Introduction: Another Notebook Cover
I was motivated to make this "ible" when I realized I had been procrastinating on figuring out what to get or make for a friend's birthday.
I have been tinkering with leather and making things with it for a while and there are a lot of instructables on how to do the cutting, sewing, dying, etc and is more focused on the design. Should you want to learn more about that side of it I suggest Jessyratfink's instructions: https://www.instructables.com/id/How-to-saddle-stit...
Step 1: Coffe...I Mean, Gather Materials
I had already decided it would be made of leather, decide what notebook you want this to be designed around and sketch a design. OK, I ignored this step myself but it worked out so who cares.

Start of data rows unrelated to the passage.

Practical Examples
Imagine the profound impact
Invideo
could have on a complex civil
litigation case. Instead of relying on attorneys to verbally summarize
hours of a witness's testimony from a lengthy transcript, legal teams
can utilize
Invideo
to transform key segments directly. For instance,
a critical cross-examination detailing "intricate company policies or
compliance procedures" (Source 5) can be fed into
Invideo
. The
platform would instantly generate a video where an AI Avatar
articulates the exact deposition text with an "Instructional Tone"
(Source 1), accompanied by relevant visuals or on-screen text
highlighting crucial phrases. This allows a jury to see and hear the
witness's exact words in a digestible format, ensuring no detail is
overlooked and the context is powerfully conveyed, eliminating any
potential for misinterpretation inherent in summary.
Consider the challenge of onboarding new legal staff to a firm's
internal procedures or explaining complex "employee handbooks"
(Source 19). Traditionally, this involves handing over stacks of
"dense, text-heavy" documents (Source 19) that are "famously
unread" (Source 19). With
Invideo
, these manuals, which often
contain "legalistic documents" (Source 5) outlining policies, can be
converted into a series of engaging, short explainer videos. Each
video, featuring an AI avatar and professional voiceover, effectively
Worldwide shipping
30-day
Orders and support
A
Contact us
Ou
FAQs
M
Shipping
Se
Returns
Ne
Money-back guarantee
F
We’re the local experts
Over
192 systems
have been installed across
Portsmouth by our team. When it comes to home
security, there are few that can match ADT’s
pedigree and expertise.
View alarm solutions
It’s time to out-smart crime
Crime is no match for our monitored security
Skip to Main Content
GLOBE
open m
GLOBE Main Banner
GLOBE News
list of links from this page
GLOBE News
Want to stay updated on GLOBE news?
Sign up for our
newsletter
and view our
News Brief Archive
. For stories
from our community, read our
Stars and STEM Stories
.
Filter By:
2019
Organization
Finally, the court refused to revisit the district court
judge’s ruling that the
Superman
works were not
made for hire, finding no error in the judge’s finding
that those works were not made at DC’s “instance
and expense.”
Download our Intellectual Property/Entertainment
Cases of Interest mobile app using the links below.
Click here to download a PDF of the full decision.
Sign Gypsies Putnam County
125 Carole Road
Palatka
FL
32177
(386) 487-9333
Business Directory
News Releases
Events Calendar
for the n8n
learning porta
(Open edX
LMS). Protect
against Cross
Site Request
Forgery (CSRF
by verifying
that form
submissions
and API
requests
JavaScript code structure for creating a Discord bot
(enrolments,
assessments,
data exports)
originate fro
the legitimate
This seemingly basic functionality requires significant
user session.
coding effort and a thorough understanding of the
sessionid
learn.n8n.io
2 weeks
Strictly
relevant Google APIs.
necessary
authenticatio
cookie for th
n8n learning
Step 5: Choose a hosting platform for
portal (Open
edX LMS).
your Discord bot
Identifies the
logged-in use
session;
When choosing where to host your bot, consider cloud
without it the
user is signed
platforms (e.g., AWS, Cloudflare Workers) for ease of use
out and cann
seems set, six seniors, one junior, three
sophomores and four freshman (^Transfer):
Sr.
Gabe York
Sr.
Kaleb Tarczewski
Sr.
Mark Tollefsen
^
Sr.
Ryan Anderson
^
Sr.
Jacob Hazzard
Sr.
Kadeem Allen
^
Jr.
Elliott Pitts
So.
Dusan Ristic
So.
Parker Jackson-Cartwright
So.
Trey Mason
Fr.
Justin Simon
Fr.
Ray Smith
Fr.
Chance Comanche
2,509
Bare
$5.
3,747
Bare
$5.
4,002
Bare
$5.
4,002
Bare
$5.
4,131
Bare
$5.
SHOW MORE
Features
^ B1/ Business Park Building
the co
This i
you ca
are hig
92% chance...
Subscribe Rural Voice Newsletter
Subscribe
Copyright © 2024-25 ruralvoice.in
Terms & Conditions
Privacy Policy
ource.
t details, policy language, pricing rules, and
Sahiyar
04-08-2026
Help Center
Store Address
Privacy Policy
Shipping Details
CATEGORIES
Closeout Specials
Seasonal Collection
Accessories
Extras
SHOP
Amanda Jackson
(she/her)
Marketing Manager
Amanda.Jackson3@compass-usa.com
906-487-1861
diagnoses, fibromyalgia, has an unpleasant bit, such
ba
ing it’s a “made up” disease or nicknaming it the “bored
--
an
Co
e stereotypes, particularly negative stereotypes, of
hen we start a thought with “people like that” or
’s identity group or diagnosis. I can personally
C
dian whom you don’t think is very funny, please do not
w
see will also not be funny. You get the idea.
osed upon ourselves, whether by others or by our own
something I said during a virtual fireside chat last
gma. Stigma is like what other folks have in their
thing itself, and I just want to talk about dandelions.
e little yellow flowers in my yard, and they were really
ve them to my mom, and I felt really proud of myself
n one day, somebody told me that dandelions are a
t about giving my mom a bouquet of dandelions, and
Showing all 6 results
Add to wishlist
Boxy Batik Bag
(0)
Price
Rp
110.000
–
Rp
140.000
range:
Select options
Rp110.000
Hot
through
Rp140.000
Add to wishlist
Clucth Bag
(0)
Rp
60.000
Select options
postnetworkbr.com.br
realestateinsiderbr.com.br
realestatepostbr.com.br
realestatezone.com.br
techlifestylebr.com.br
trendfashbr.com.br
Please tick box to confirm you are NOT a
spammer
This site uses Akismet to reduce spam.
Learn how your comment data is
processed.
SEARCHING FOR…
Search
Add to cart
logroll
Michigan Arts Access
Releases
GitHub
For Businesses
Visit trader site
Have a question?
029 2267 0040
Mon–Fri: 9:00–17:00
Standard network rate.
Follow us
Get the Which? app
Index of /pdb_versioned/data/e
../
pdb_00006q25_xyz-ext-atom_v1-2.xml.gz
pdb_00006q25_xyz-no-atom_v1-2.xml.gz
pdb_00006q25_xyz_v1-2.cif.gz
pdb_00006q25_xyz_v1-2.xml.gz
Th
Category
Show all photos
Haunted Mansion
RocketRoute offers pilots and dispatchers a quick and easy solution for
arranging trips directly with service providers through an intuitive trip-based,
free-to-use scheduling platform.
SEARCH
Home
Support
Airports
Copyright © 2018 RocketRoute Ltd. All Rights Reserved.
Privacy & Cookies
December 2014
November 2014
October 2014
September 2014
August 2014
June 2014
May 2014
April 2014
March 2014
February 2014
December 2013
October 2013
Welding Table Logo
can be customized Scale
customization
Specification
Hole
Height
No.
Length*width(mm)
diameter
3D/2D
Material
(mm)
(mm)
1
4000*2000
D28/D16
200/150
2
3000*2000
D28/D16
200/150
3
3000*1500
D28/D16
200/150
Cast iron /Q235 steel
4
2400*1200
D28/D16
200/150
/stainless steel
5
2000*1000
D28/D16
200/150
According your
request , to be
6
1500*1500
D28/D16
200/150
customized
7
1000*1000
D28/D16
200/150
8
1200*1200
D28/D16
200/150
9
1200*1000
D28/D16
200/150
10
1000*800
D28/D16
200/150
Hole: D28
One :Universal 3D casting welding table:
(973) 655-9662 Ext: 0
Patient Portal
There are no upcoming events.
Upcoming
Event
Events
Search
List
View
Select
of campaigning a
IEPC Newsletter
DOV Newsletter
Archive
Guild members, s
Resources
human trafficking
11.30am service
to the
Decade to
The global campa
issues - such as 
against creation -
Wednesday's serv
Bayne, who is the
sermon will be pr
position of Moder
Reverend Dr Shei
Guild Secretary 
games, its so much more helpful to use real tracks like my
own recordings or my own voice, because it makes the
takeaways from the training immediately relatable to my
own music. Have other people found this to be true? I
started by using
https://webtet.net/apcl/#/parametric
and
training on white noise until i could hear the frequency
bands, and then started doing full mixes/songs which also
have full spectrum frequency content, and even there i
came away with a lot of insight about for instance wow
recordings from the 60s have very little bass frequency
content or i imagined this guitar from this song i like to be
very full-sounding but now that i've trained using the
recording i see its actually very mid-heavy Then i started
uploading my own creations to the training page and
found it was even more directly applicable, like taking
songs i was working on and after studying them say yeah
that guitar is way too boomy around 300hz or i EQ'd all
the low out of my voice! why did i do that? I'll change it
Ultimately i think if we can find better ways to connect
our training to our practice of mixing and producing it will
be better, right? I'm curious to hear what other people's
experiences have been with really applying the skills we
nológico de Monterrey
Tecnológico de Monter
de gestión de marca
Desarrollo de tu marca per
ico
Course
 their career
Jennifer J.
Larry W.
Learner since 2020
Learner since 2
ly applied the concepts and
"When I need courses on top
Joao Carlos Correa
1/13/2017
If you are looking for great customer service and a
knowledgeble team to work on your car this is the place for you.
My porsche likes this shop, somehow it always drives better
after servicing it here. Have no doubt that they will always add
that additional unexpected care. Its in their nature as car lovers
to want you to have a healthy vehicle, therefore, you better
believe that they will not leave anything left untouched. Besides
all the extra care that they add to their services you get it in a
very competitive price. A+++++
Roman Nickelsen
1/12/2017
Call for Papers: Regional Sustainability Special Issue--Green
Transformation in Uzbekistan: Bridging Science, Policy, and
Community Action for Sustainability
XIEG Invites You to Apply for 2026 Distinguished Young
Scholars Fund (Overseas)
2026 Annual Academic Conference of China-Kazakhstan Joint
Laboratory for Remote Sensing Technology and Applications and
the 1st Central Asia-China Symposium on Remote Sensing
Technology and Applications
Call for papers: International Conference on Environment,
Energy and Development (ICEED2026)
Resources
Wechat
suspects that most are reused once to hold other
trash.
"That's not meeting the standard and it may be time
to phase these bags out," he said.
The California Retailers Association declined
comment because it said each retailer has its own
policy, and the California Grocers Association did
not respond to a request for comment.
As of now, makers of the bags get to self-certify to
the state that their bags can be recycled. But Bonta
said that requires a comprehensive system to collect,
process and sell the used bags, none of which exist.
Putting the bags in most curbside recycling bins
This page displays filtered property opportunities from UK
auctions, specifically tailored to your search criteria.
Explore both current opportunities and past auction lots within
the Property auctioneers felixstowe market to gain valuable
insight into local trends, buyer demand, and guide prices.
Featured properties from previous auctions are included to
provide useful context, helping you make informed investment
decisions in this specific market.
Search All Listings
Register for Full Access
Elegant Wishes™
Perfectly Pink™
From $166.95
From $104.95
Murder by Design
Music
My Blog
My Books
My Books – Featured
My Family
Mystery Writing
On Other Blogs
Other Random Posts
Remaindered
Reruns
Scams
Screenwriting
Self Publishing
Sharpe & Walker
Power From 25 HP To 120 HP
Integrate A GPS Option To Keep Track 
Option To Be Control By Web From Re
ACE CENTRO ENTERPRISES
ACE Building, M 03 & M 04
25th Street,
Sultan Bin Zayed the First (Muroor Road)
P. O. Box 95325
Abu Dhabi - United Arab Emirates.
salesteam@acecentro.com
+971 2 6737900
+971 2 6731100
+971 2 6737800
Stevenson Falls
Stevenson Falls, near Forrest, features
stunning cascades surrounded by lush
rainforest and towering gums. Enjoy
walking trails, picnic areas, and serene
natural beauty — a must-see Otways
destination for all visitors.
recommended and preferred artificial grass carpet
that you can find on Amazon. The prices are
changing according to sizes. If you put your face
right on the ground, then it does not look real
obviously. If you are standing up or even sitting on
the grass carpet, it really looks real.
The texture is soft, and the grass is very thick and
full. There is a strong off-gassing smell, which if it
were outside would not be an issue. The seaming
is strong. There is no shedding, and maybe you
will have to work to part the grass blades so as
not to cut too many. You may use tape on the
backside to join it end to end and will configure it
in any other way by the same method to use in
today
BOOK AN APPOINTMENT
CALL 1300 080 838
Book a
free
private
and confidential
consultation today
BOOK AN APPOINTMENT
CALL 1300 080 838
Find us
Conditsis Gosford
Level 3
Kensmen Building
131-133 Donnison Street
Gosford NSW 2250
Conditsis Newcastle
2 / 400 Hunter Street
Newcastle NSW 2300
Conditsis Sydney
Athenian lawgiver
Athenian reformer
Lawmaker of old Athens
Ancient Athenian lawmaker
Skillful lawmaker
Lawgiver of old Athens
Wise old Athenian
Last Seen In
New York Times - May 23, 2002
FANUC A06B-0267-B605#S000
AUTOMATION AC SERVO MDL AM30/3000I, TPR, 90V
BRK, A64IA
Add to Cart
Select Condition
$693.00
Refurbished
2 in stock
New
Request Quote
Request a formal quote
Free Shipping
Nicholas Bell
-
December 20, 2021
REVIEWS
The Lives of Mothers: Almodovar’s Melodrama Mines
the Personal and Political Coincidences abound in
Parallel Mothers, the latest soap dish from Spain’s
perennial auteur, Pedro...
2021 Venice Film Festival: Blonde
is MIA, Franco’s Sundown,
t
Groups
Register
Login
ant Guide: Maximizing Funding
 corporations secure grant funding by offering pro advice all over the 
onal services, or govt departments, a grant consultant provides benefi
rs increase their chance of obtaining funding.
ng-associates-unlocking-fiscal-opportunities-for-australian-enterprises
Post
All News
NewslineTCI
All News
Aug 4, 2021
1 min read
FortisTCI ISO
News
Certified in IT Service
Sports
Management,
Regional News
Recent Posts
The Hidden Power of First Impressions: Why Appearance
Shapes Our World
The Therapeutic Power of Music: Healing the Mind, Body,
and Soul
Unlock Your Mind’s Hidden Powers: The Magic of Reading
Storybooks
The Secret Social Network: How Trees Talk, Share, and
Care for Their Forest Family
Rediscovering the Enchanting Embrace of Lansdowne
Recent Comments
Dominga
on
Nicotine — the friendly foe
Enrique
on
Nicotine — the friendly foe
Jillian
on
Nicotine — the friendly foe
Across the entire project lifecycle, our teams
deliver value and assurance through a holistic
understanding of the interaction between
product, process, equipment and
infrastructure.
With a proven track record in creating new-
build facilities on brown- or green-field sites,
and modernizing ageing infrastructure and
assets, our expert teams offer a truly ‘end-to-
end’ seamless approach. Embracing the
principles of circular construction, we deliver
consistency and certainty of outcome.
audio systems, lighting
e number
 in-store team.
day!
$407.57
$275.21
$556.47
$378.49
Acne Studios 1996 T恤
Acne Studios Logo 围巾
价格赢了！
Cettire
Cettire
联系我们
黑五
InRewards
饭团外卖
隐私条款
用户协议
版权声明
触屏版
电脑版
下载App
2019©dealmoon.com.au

-Something to cut with, a rotary cutting tool and cutting mat (I had two cutting mats, one for the rotary tool and one for other things)
-Sewing needles and stitching material
-Mallet Dye and applicator (As required)
-Leather marking pen
-Diamond hole chisels
-Ignore the punch set, I changed the design after I did this photo.
Step 2: Measure and Cut
Alright, here is where I cheated a little.
I took a large hide and eyeballed it. I flipped the book over and used that as a guide for how much to cut. In this case I flipped the book over on the leather 3 times and started with that as the horizontal, I used the height of the front cover + 2x the thickness of the leather (Stitching two pieces of leather together? The thickness of the two pieces of leather is your seam allowance.) + a little for mistakes.
Step 3: Design Layout
In my case I wanted a shallow pouch to secure the front cover, a thin strap to secure the back cover, a slightly larger pouch for a writing instrument or two.
The width of my diamond hole chisel seemed a good size for the shallow pouch, the rest was just going by feel.
Groove the top and bottom of the leather (I highlighted where the groove was in the second photo in case the groove was tough to see), I didn't do any other grooving as only the top and bottom were going to be stitched and I wanted to show off the quality of the leather while not adding unnecessary bulk to the project.
The line in the third photo is a guide so I knew when to fold over the pen flap. I hate going too far and then having to backtrack and fix my own mistakes.
Step 4: Cover Tie
This may not be the proper term but it works for me.
I spent 6-8 hours on this project and at least 30 minutes was spent on working on a tie that is something nicer than a scrap of leather or a button.
6 diamond holes at the center of the flap, 3 x 5-6 ft long length of waxed thread and thread each so they are all the same length. Each pair do an over hand knot and braid to desired length. One last over hand knot to make a tassel.
Step 5: Use It or Give It As a Gift
This one is pretty self explanatory.